When discussing biometric data and its application for authentication and identification, it’s important to differentiate what the various terms involved mean. Authentication simply means demonstrating to a biometric scanner that your biometric data matches the biometric data that was entered and associated with you – or another individual – previously. Identification means determining that a person is who they say they are. This difference, illustrated by this article in Techpinions, is important to understanding the reliability of biometric data and whether or not it is easy to falsify.
The IEEE published a paper on biometrics in which they point out an important difference in the various security methods commonly used today. Some of the security methods rely on what you know. This would be, for example, an email system that requires you to enter a password to gain access to it. There are other systems that authenticate you based on what you have. For example, if you went into a nightclub and you presented a driver’s license, the bouncer might scan that license to determine that it was valid and, because you have a valid identification that has your picture and your information on it, they can determine that you are of legal age to gain access to the club.

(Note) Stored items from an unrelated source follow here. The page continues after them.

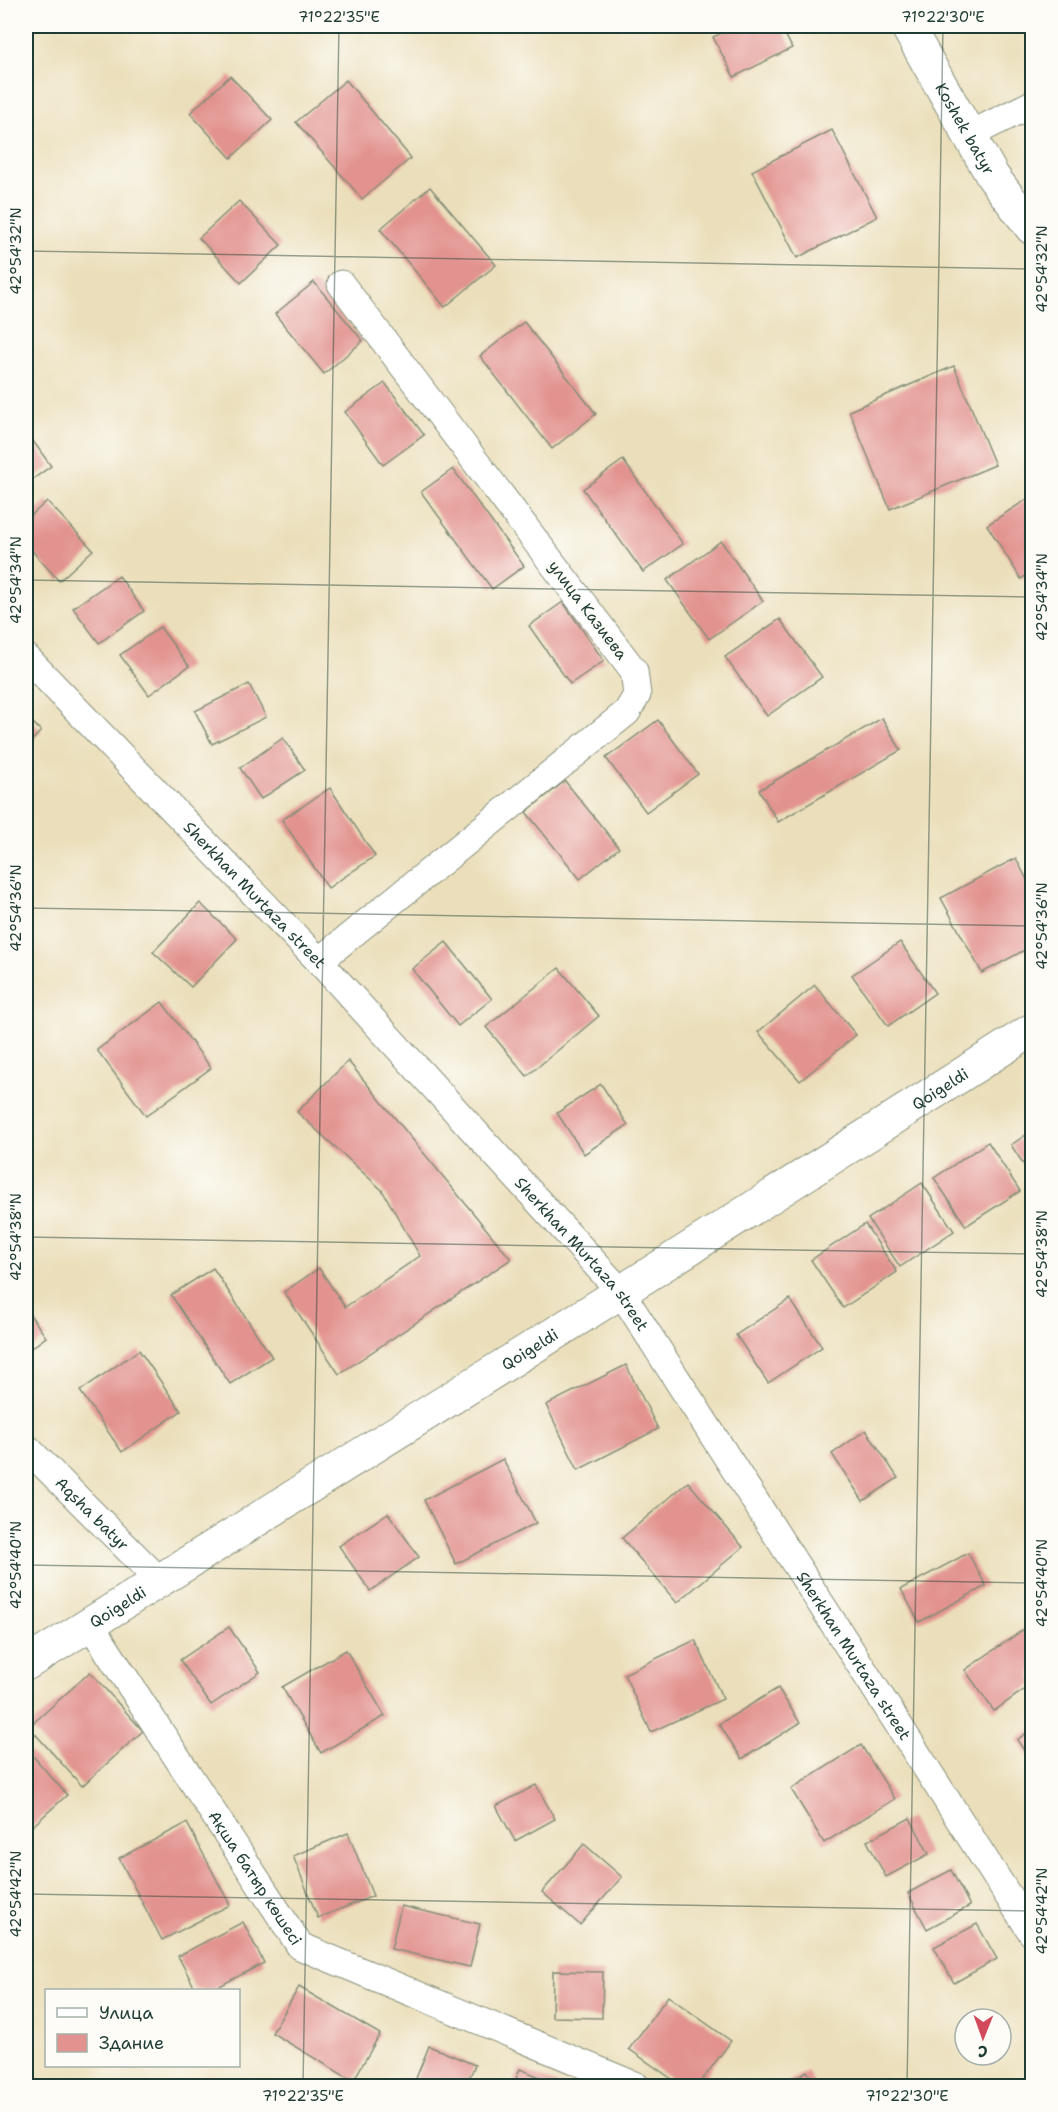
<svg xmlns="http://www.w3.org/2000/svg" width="1058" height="2112" viewBox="0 0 1058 2112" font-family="'Shantell Sans',sans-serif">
<rect width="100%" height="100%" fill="#fdfcf7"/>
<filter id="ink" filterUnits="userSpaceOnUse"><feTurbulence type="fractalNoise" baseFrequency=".0167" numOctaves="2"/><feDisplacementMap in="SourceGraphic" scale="12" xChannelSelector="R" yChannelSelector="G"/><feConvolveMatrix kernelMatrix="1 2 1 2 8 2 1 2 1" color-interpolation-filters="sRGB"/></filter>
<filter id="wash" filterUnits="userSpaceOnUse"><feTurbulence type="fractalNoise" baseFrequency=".008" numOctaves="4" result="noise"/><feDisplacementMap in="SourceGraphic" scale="24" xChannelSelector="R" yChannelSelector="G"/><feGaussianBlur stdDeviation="1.35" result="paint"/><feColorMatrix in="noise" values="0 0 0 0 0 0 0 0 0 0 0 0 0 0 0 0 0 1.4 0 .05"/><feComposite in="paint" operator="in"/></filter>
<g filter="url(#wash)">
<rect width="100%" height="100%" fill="#ebdfbb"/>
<g id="blocks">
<g fill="#e2938f">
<polygon points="736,26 781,26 792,48 734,77 713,37"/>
<polygon points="230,76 272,120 231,158 190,113"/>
<polygon points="346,80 411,158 362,199 296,122"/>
<polygon points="832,130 877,217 797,258 752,171"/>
<polygon points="430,187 496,265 445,307 380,229"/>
<polygon points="239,201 281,245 241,283 199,238"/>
<polygon points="314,282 363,341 324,374 275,314"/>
<polygon points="524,322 596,414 552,449 480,356"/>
<polygon points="954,366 995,465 890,509 849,411"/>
<polygon points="385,383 424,435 383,465 345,412"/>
<polygon points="28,434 51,466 26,484 26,436"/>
<polygon points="623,460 683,544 643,572 583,489"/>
<polygon points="453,469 524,566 492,589 421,492"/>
<polygon points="1032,496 1032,572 1021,579 987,525"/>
<polygon points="47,501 93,550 59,581 26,544 26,520"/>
<polygon points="721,541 763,601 709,639 667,580"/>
<polygon points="119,576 144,611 99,643 73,608"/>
<polygon points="563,602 604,661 570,684 529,626"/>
<polygon points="780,619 822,677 767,716 725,657"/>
<polygon points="160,627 189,666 149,695 120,655"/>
<polygon points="249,684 266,717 212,744 195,711"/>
<polygon points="26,716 41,731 26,747"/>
<polygon points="882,718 901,750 778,822 759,790"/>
<polygon points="658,720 698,774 646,812 606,758"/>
<polygon points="283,738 305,770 261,799 240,768"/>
<polygon points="565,781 619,848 580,879 526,812"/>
<polygon points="330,788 375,856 328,888 282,820"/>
<polygon points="1016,858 1032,890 1032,946 982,973 941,898"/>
<polygon points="200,903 237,939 191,987 153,952"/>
<polygon points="446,942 492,999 458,1026 412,969"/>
<polygon points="900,942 935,993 888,1026 852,975"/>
<polygon points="559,968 599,1016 527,1076 486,1027"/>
<polygon points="815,985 856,1035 800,1081 758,1032"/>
<polygon points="162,1002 211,1068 146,1116 97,1050"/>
<polygon points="348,1061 511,1259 339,1374 284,1292 319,1268 345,1307 420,1256 382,1190 297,1112"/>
<polygon points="601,1084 628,1125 584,1154 557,1113"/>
<polygon points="1032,1131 1032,1177 1011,1145"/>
<polygon points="988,1142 1020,1191 966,1226 934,1178"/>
<polygon points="922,1183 954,1231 900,1267 868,1219"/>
<polygon points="865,1224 897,1272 843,1308 811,1260"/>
<polygon points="213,1268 272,1357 230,1384 171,1295"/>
<polygon points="790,1299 822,1347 768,1383 736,1335"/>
<polygon points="26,1309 46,1337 26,1352"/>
<polygon points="139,1350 181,1411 122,1452 80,1391"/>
<polygon points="626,1365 658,1429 578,1470 546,1405"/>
<polygon points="866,1430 898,1478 863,1501 832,1454"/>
<polygon points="503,1459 536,1523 456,1564 424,1500"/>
<polygon points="688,1482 743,1547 677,1603 622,1538"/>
<polygon points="388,1513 419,1557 370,1591 339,1546"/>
<polygon points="968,1553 986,1586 919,1622 901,1589"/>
<polygon points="229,1627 260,1672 211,1705 180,1660"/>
<polygon points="1027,1627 1032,1634 1032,1684 994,1711 965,1670"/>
<polygon points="695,1640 723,1699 651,1732 624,1674"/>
<polygon points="346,1650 385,1716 321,1753 282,1687"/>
<polygon points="90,1672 143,1731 82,1786 29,1727"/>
<polygon points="778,1688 800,1723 742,1759 719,1724"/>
<polygon points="1032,1729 1032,1762 1017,1740"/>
<polygon points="861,1745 895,1799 824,1843 791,1789"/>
<polygon points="26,1748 67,1795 26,1832"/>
<polygon points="536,1785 555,1819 515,1841 496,1806"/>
<polygon points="910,1818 929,1854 886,1877 867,1841"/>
<polygon points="187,1823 230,1905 162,1940 119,1858"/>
<polygon points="348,1833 373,1896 318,1918 293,1856"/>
<polygon points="584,1844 622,1877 580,1925 542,1892"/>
<polygon points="951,1870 970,1906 927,1929 908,1893"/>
<polygon points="401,1906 480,1924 470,1967 391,1949"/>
<polygon points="243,1922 264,1963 212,1990 196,1990 178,1956"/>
<polygon points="977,1924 997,1959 954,1983 934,1947"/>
<polygon points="553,1971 603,1972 602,2018 552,2017"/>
<polygon points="299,1987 380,2034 353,2081 272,2033"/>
<polygon points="668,1996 731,2041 698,2086 682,2086 629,2049"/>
<polygon points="429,2046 475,2065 466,2086 413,2086"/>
<polygon points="520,2069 562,2086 513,2086"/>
<polygon points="807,2071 816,2086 781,2086"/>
</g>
</g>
</g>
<g filter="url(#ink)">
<use href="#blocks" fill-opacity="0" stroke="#858e78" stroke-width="1.5"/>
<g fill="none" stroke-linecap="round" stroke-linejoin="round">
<g stroke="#858e78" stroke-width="29">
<g id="street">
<polyline points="969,135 1032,104"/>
<path id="s1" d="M26,657L319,961L621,1292L1032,1933"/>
<polyline points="319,961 627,712 637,695 634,671 341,284"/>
<path id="s2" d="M26,1447L159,1580"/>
<path id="s3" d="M90,1624L300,1946L636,2086"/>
</g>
</g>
<g stroke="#858e78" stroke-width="35">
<g id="secondary">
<path id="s4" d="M907,26L993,177L1032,228"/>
<path id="s5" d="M26,1664L621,1292L1032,1030"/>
</g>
</g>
<use href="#street" stroke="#fff" stroke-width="27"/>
<use href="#secondary" stroke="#fff" stroke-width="33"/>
</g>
</g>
<path fill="none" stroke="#1f3d34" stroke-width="1.5" stroke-opacity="0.45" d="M26,251L1032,269M26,580L1032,597M26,908L1032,926M26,1237L1032,1254M26,1565L1032,1583M26,1894L1032,1911M303,2086L339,26M907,2086L943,26"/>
<g text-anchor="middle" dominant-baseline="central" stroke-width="4.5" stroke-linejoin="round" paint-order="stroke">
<g font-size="16" fill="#1f3d34" stroke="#fdfcf7">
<text stroke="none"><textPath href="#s4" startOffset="118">Koshek batyr</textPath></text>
<text transform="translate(588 610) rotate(53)">улица Казиева</text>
<text stroke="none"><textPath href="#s1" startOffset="330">Sherkhan Murtaza street</textPath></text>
<text stroke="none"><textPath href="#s5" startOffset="1080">Qoigeldi</textPath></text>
<text stroke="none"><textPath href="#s1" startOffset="816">Sherkhan Murtaza street</textPath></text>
<text stroke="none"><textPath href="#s5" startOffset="594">Qoigeldi</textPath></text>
<text stroke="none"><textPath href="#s2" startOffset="94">Aqsha batyr</textPath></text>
<text stroke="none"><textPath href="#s5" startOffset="108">Qoigeldi</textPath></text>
<text stroke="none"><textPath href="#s1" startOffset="1302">Sherkhan Murtaza street</textPath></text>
<text stroke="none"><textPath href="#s3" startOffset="303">Ақша батыр көшесі</textPath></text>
</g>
</g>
<rect width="1058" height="2112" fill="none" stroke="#fdfcf7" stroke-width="66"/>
<rect x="45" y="1989" width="195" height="78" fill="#fdfcf7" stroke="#a4b0a9" stroke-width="1.5"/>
<rect x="57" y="2008" width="30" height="9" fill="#ffffff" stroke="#a4b0a9" stroke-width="1.5"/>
<text x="99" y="2019" font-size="18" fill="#1f3d34">Улица</text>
<rect x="57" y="2034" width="30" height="18" fill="#e2938f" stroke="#a4b0a9" stroke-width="1.5"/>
<text x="99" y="2049" font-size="18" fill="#1f3d34">Здание</text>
<g transform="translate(983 2037) rotate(181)"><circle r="28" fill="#fdfcf7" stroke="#a4b0a9" stroke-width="1.5"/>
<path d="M0-4.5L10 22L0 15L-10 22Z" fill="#d1495b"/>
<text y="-9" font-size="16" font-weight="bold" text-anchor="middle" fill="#1f3d34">С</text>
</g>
<rect x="33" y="33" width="992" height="2046" fill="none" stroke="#1f3d34" stroke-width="2"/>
<g font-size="15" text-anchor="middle" fill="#1f3d34">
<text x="339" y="22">71°22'35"E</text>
<text x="943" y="22">71°22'30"E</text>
<text transform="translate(16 251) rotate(-90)" y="5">42°54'32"N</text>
<text transform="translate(1042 269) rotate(-90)" y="5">42°54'32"N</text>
<text transform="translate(16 580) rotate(-90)" y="5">42°54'34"N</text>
<text transform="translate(1042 597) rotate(-90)" y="5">42°54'34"N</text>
<text transform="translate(16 908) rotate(-90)" y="5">42°54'36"N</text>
<text transform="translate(1042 926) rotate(-90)" y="5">42°54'36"N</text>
<text transform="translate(16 1237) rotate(-90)" y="5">42°54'38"N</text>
<text transform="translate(1042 1254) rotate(-90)" y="5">42°54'38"N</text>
<text transform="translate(16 1565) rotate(-90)" y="5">42°54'40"N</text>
<text transform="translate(1042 1583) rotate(-90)" y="5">42°54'40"N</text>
<text transform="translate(16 1894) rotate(-90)" y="5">42°54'42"N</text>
<text transform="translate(1042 1911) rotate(-90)" y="5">42°54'42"N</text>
<text x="303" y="2101">71°22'35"E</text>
<text x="907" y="2101">71°22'30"E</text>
</g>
</svg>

The third type of identification detailed by the IEEE and the one most important to biometrics is based on what you are. This can be determined from a fingerprint, official recognition scan and other data. How difficult it is to forge this information really depends upon the quality of the technology that is used to authenticate that information.
There have been instances where people have managed to fool technology and authenticate themselves biometrically as someone else. For instance, a researcher whose work is detailed in the IEEE paper utilized gelatin to make a fake fingerprint that was 80% effective in fooling biometric scanners. As the paper points out, however, the technology being developed for biometric identification has been adapted so that it can identify sweat pores, check the conducting properties of skin and so forth. To some extent, one can take from this that the difficulty of forging biometric data is directly related to the technology used to read biometric data. The more sophisticated and sensitive to specific types of fraud that the technology is, the more reliable the biometric authentication will be.
How Hard Is It?
Again, this comes down to the overall sophistication of the technology being used. The Apple iPhone fingerprint scanner has already been hacked by the Chaos Computer Club. According to the Chaos Computer Club, the sensor used on these devices is really only more sophisticated than previous devices because it has a higher resolution. Making a higher resolution fake allowed the club to hack the device.
A more sophisticated sensor, however, that took into account other biometric data that the iPhone scanner did not would likely not be so easy to fool. Forging biometric data is exceptionally difficult, but possible, but is made very unlikely when the sophistication of biometric scanners is increased.